III Encontro da Região Sudeste da Fenajud reúne dirigentes dos sindicatos e associações dos judiciários estaduais

O evento aconteceu na semana passada, no Rio de Janeiro, e debateu sobre as novas regras do teletrabalho decretados pelo CNJ e outras pautas relativas ao judiciário

No dia 18 de novembro, foi realizado o III Encontro da Região Sudeste da Fenajud. O evento na cidade do Rio de Janeiro e reuniu associações dos judiciários estaduais e dirigentes dos sindicatos regionais, que contribuíram para o debate e puderam levantar propostas que serão repassadas à coordenação colegiada e ao Conselho de Representantes da Fenajud.

Ao abrir o encontro, o coordenador-geral da Fenajud, Alexande Lima, destacou a importância dos encontros regionais como forma de preparo para reuniões maiores, como dos conselhos de representantes e congressos. Em continuidade, o coordenador regional do Sudeste, Nelson Lara, iniciou o debate com a pauta da PEC 555, que trata da isenção previdenciária a aposentados e pensionistas, e deve ter ações definidas após a chegada dos novos parlamentares eleitos nas Eleições de 2022.

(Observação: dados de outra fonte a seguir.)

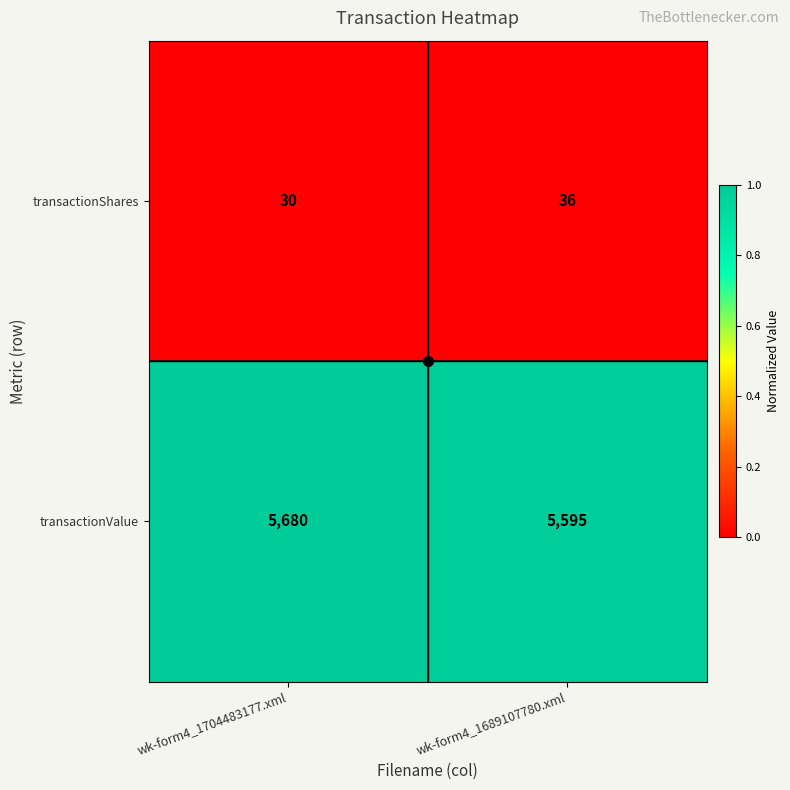

What is the sum of all transactionValue values?

11275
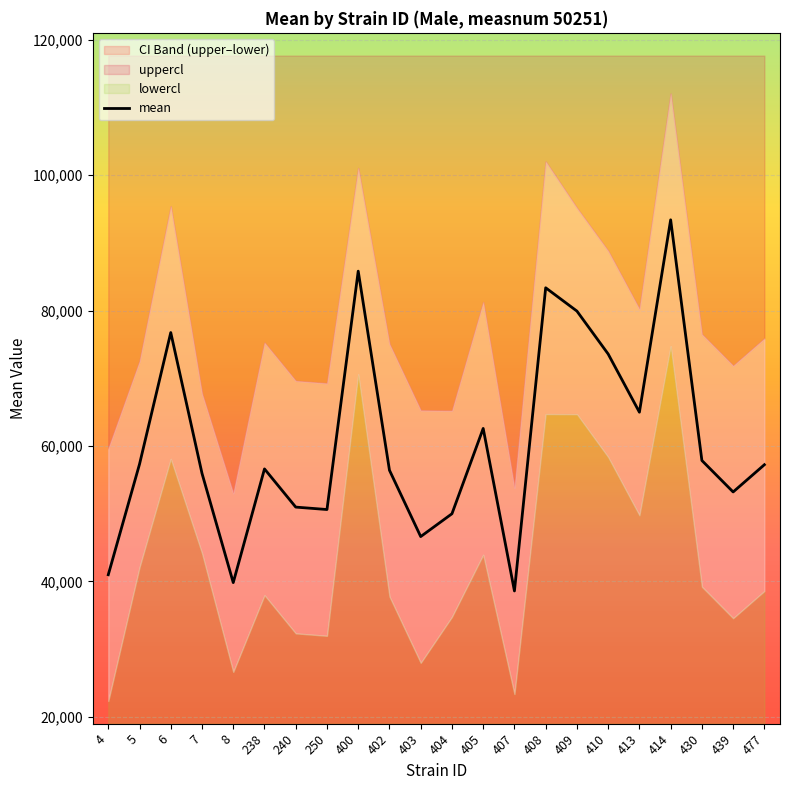

Where is the first local minimum?

8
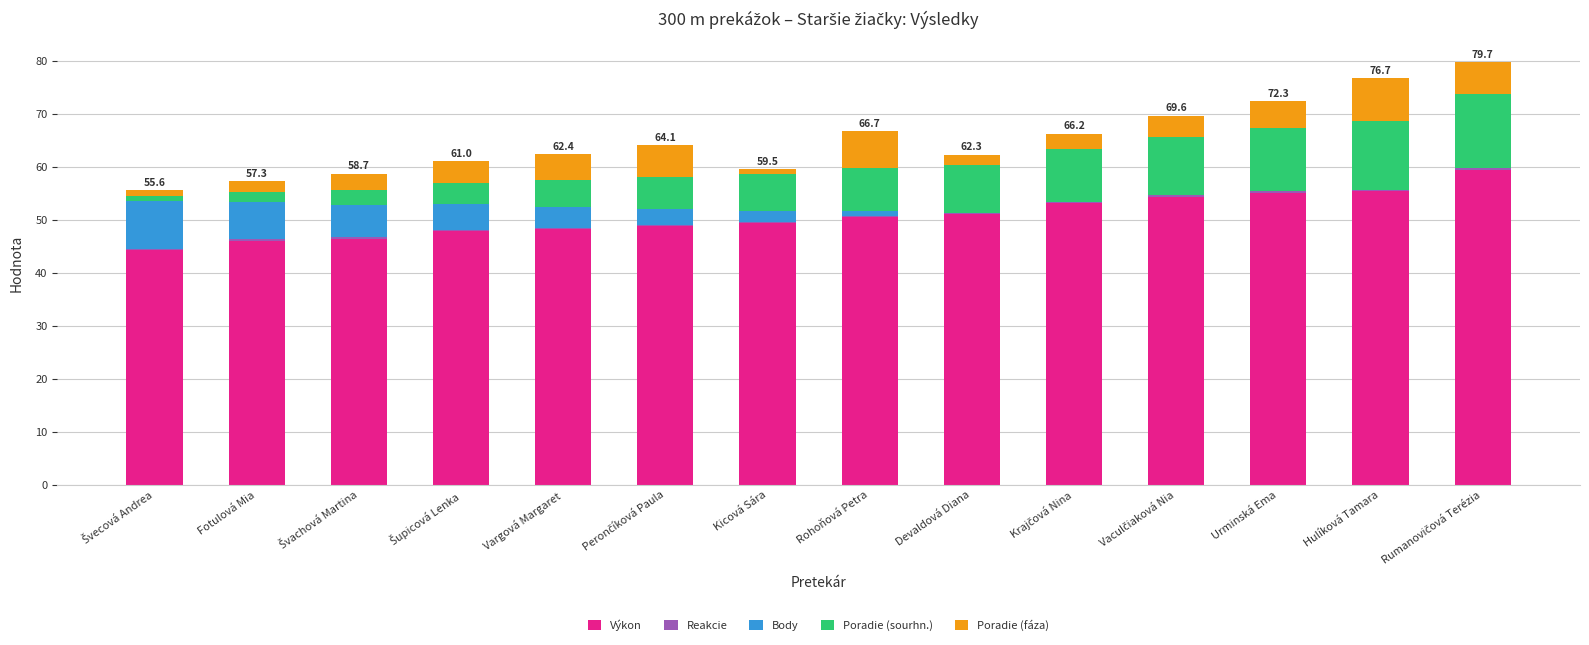

Does the chart contain stacked bars?

Yes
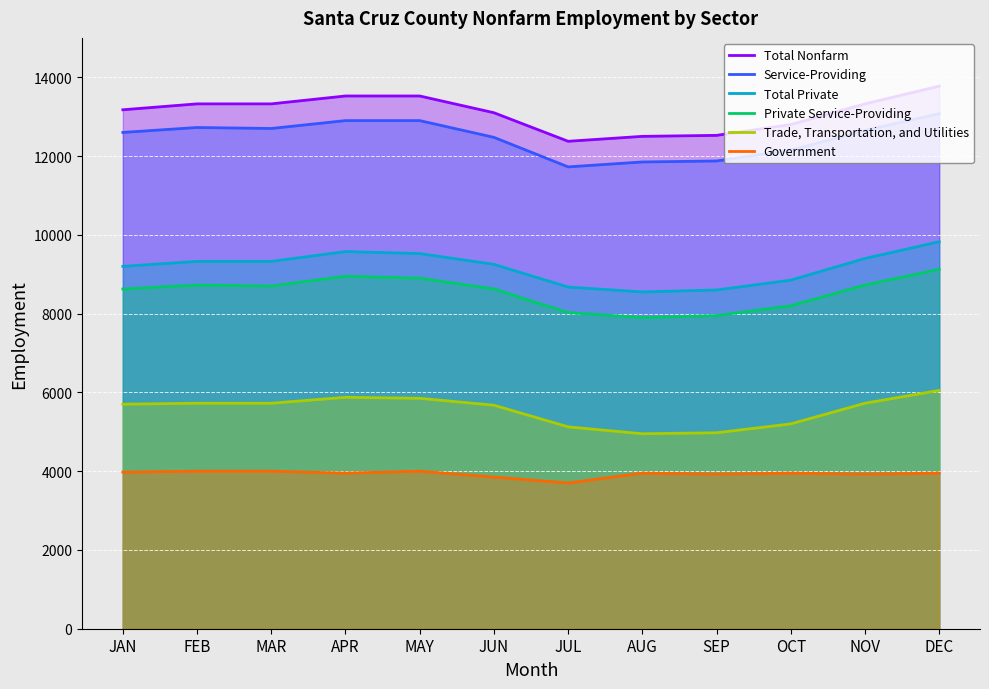

True or false: Government has more than 0 points higher than both neighbors.

True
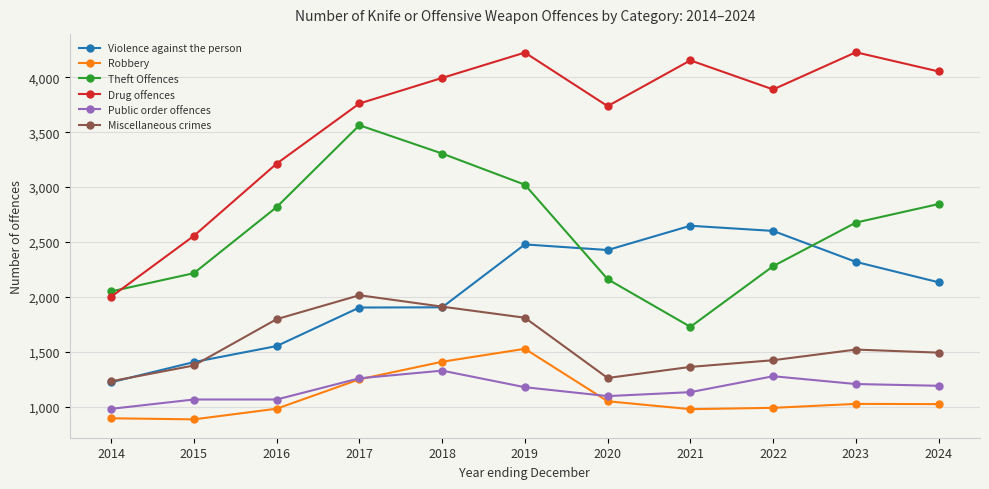

Rank the series by their maximum value, from lowest to highest.

Public order offences, Robbery, Miscellaneous crimes, Violence against the person, Theft Offences, Drug offences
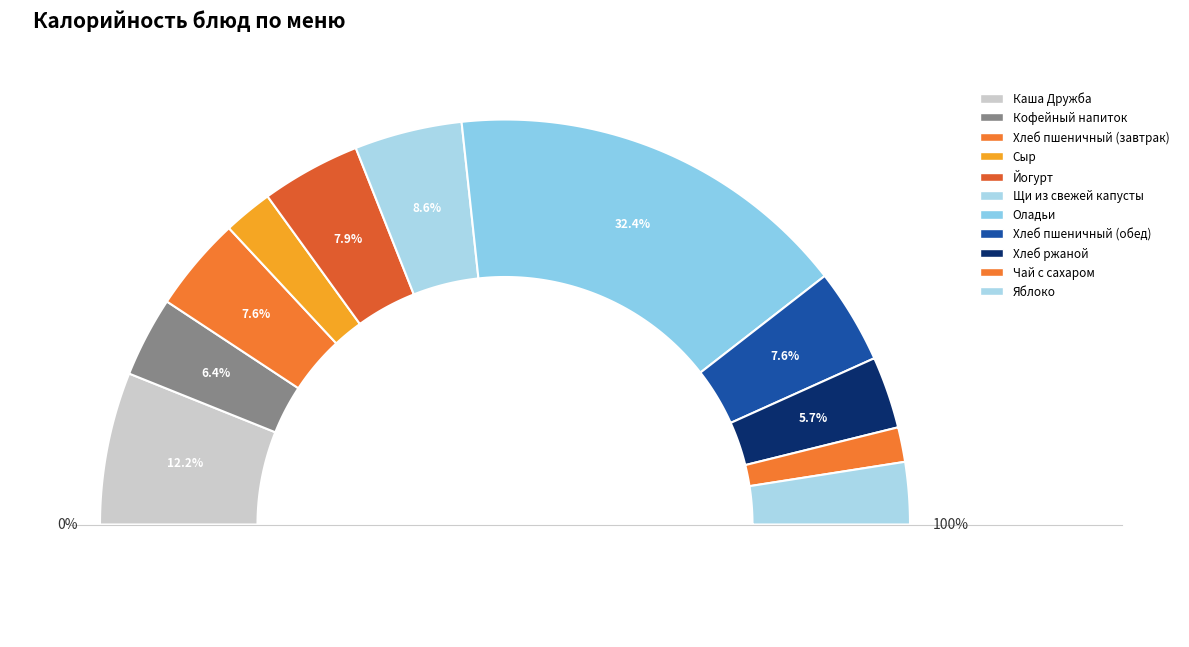

Which has a higher value, Яблоко or Оладьи?

Оладьи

Alzimar Andrade, diretor-geral do Sindjustiça-RJ, ainda reforçou a necessidade de buscar apoio junto às demais federações e centrais sindicais e Eduardo Couto, coordenador de Assuntos Parlamentares, lembrou da atuação dos sindicatos nos últimos seis anos em relação às pautas que ferem os direitos dos trabalhadore, como a PEC do Teto dos Gastos, a reforma trabalhista, a reforma da previdência e, ainda, a PEC 32, que ainda não foi arquivada.

Couto trouxe outras pautas positivas ao citar a democratização do judiciário, do CNJ e o exercício da advocacia por servidores públicos do judiciário – com as devidas exceções respeitadas. Além da atuação política, também foi citada a importância da relação com o Departamento Intersindical de Estatística e Estudos Socioeconômicos (DIEESE) para que sejam realizados estudos técnicos que mostrem os impactos financeiros que possam auxiliar na mesa de negociações da Fenajud.

Outras pautas foram debatidas e, por fim, Alexandre Pires, coordenador-geral da Sinjus-MG, trouxe questionamentos que devem ser debatidos na federação sobre o teletrabalho, que teve novas regras decretados pelo CNJ. Para ele, a Fenajud tem que pontuar os interesses políticos e jurídicos nesse regime de trabalho e sugeriu que fosse encaminhado ao conselho uma proposta de separar as resoluções do servidor e do magistrado.